-- Excerpt to read --
··········

Such struggles within Left organisations, we soon discovered, issued usually from highly committed immersions in elaborate analytic readings into texts and histories, skirting mere personalities or events as objects of study in favour of the large current of ideas that were seen to condition and shape their possibilities.

As is well recognised, such contentions have often led beyond compromise to principled parting of ways among comrades worldwide, often yielding many different Left organisations who invariably came in time to spend much of their energy in lambasting the “incorrect” political understanding and line of action of the other while their primary antagonists flourished in less literate but more canny ways.  Inevitably, this contention among several “correct” lines, seductive in its claims, exertions, and challenges to the educated mind, has unfortunately also tended to debilitate the historical effectivity of the Left. For example, even as the contention within our own erstwhile undivided CPI with regard to the nature of the Indian state and the stage of our development in the early sixties seemed such a consequential one, the split resulting from it in 1964 has not but had its inevitably sorry consequences for Indian Left politics in general. A weakening that was further aggravated with yet another principled split, as radical sections among the new CPI-M chose to opt for a more militant course.

To be fair to the Centrist Congress party, even if there be any truth to the view that there has been divergence between party and government, it has, by common admission, borne not on pushing personal stakes but on some issues of public policy.

In the universe of Rightwing politics, however, inner-party struggles, wherever such a thing has surfaced, have usually been matters far less complicated. Generally, bookish immersions and burning the midnight oil have not been any great part of such Rightwing contentions. More often than not, animosities among Rightwing formations have borne upon contending cliques and personalities rather than any discernable contentions with respect to competing ideas or lines of thought.

Of the truth of this proposition, there seems no better demonstration than the current IPS within our own Bharatiya Janata Party.

If it be agreed that the two formidable intellectual planks within which the BJP tends to confine its identity and praxis are Hindutva  and development, then it will be seen that there is little disagreement among BJP stalwarts who are now so openly involved in a mutual polemic. At the least, none of these worthies is likely, unlike those among the Left, to come out openly or in a discussion paper to challenge the politics either of Hindutva or of their agreed version of development.

··········

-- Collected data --
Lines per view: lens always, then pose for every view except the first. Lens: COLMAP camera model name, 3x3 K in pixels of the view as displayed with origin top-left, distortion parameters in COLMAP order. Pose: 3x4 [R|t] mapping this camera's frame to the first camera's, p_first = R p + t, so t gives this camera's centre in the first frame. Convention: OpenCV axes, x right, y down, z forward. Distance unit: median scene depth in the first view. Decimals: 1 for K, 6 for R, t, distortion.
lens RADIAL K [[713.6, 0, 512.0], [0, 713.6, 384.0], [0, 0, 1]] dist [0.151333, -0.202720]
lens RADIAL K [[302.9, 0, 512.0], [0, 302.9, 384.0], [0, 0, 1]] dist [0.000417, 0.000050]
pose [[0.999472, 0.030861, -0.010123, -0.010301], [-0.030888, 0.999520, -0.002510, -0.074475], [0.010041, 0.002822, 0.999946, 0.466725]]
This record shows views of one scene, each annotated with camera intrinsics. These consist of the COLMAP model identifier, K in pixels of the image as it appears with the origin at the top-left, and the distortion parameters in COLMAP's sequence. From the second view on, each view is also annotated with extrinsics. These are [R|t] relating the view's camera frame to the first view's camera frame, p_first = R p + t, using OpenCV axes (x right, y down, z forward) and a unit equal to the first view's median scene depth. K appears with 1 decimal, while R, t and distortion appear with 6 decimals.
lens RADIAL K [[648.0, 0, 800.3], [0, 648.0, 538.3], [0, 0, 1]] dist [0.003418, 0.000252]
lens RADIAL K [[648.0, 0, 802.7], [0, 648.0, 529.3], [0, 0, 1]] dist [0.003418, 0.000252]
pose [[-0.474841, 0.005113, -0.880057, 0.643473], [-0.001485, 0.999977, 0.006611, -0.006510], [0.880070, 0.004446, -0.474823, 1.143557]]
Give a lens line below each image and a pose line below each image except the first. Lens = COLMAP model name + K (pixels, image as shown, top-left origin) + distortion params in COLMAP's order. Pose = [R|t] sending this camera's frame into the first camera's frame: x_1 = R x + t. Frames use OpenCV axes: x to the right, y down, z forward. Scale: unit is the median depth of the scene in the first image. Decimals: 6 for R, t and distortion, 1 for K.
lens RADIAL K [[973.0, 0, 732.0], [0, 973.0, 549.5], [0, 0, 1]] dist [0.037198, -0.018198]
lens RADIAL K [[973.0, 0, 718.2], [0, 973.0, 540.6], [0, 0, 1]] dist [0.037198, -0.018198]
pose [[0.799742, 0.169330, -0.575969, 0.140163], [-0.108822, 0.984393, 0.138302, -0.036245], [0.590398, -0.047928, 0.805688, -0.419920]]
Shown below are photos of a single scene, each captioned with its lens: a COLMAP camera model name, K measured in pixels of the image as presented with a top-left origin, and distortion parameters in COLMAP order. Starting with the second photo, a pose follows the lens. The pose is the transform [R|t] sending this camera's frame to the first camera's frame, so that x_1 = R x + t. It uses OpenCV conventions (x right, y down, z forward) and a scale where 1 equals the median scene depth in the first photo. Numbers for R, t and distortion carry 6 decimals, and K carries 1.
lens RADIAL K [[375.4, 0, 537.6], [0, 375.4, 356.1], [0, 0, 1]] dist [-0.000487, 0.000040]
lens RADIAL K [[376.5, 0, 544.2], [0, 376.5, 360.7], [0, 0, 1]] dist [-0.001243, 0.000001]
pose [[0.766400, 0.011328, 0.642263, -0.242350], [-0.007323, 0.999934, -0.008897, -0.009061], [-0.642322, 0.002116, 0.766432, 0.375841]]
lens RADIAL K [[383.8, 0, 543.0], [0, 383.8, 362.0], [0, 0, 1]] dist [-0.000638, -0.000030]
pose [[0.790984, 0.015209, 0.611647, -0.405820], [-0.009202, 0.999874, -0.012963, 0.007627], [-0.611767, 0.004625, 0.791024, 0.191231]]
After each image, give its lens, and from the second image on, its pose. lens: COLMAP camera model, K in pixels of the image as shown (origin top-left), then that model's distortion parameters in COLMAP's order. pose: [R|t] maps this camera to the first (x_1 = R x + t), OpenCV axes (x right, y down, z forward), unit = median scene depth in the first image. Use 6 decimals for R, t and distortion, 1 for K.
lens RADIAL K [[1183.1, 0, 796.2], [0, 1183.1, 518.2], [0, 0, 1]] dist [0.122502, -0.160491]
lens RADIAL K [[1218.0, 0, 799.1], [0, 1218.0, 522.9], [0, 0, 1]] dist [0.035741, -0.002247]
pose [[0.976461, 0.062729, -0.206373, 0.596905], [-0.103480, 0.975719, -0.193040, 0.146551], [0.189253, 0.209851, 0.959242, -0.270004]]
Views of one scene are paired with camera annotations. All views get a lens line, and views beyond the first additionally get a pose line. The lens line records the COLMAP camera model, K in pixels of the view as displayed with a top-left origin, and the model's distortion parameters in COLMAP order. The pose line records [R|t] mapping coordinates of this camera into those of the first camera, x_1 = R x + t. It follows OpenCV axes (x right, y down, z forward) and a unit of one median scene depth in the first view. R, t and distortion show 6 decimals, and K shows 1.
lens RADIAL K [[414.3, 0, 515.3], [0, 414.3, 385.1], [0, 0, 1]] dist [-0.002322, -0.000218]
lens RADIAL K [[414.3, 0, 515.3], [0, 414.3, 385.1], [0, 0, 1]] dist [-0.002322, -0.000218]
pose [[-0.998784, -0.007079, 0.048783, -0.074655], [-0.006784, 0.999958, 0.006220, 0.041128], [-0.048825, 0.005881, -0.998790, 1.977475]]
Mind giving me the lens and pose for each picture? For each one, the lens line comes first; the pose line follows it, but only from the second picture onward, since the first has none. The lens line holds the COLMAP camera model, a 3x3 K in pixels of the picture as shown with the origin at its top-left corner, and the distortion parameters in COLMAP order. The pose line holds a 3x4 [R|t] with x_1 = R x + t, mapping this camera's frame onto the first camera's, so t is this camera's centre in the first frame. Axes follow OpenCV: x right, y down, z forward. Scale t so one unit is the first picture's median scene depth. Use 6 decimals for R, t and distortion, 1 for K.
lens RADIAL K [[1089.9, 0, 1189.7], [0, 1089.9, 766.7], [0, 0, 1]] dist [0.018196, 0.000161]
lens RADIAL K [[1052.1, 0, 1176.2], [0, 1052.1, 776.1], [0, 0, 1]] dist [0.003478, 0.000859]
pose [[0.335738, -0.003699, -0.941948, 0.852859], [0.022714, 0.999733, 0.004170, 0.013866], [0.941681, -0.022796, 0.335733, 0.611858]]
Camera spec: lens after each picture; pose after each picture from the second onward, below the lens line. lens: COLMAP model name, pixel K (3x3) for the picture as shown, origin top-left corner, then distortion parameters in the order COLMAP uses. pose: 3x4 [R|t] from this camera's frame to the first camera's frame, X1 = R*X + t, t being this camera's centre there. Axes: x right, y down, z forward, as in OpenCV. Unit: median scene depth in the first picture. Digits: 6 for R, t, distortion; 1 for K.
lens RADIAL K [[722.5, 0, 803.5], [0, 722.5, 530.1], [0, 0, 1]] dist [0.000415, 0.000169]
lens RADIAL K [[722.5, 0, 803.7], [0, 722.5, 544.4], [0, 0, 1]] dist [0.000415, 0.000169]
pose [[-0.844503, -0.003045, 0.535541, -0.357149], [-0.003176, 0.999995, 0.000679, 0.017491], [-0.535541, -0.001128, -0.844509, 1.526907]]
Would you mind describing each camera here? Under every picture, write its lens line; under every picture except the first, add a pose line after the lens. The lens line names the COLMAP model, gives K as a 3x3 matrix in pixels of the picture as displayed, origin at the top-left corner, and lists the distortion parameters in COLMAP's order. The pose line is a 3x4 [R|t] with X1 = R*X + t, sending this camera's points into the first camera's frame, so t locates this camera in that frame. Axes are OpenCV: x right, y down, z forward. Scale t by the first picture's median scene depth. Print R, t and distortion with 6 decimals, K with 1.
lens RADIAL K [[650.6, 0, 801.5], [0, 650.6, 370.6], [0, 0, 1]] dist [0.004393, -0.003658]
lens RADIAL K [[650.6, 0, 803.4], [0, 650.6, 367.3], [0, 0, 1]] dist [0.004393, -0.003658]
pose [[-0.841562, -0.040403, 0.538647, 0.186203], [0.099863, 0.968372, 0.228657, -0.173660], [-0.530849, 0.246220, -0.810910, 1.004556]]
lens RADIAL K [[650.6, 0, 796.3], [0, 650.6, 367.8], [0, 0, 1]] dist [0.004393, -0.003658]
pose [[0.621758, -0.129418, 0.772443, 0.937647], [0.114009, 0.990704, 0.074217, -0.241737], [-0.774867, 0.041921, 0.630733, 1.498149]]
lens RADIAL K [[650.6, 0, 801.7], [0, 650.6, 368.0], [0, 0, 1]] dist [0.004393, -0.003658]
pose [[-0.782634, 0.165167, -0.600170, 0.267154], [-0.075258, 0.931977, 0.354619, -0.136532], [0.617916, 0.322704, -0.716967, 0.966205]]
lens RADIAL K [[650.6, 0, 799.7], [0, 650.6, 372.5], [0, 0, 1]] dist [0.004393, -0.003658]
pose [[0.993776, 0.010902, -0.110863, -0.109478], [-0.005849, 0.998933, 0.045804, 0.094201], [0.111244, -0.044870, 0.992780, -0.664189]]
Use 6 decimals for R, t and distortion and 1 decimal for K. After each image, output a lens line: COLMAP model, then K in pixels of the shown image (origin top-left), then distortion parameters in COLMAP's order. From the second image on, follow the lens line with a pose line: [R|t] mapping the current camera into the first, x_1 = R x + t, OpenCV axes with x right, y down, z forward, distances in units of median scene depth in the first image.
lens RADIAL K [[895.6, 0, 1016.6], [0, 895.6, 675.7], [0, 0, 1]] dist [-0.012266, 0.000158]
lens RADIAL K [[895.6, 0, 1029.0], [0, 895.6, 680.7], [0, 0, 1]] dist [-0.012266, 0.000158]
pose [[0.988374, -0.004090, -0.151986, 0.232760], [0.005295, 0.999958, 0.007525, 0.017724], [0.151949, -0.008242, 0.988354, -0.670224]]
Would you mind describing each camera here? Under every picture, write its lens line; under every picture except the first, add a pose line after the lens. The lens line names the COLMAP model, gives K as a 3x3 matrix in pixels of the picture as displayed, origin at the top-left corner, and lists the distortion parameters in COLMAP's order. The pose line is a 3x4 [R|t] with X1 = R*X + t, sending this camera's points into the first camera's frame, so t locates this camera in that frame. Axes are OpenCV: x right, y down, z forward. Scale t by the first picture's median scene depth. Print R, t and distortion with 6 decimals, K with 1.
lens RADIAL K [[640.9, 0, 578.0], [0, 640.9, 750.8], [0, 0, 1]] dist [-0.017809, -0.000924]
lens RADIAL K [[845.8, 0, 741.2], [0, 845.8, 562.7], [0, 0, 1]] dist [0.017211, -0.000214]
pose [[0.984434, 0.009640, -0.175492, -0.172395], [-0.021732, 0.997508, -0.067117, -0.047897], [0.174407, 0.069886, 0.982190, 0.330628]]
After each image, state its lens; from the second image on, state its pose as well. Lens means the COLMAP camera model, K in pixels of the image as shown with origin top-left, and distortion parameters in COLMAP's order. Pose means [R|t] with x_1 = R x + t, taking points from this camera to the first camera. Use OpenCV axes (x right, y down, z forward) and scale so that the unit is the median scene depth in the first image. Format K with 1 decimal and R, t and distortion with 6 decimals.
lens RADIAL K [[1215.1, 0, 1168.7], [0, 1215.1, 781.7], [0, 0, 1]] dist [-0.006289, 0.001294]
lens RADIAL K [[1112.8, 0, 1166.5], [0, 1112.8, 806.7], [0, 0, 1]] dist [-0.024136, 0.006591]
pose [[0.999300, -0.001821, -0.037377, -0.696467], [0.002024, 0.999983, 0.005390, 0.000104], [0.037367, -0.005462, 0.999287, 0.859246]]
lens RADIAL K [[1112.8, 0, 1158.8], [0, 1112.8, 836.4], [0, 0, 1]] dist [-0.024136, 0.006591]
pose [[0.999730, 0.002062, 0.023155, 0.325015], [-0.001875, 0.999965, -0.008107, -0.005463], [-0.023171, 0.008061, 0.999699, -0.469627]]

··········

-- To do --
**A)** Do these statements agree with the passage on inner-party struggles? For each, answer yes or no and quote the words from the passage that decide it.
(i) The split in the undivided CPI took place in 1964.
(ii) Animosities among Rightwing formations usually turn on competing ideas or lines of thought.
(iii) Any divergence between the Congress party and government has borne on pushing personal stakes.
**B)** Answer these questions from the passage on inner-party struggles:
(i) Which party's radical sections chose a more militant course?
(ii) Which party's current IPS is called the best demonstration of the proposition about Rightwing struggles?
(iii) What two intellectual planks does the BJP tend to confine its identity and praxis within?

-- Written answers --
**A)**
(i) Yes: "the split resulting from it in 1964"
(ii) No: "have borne upon contending cliques and personalities rather than any discernable contentions with respect to competing ideas or lines of thought"
(iii) No: "borne not on pushing personal stakes but on some issues of public policy"

**B)**
(i) The new CPI-M
(ii) The Bharatiya Janata Party
(iii) Hindutva and development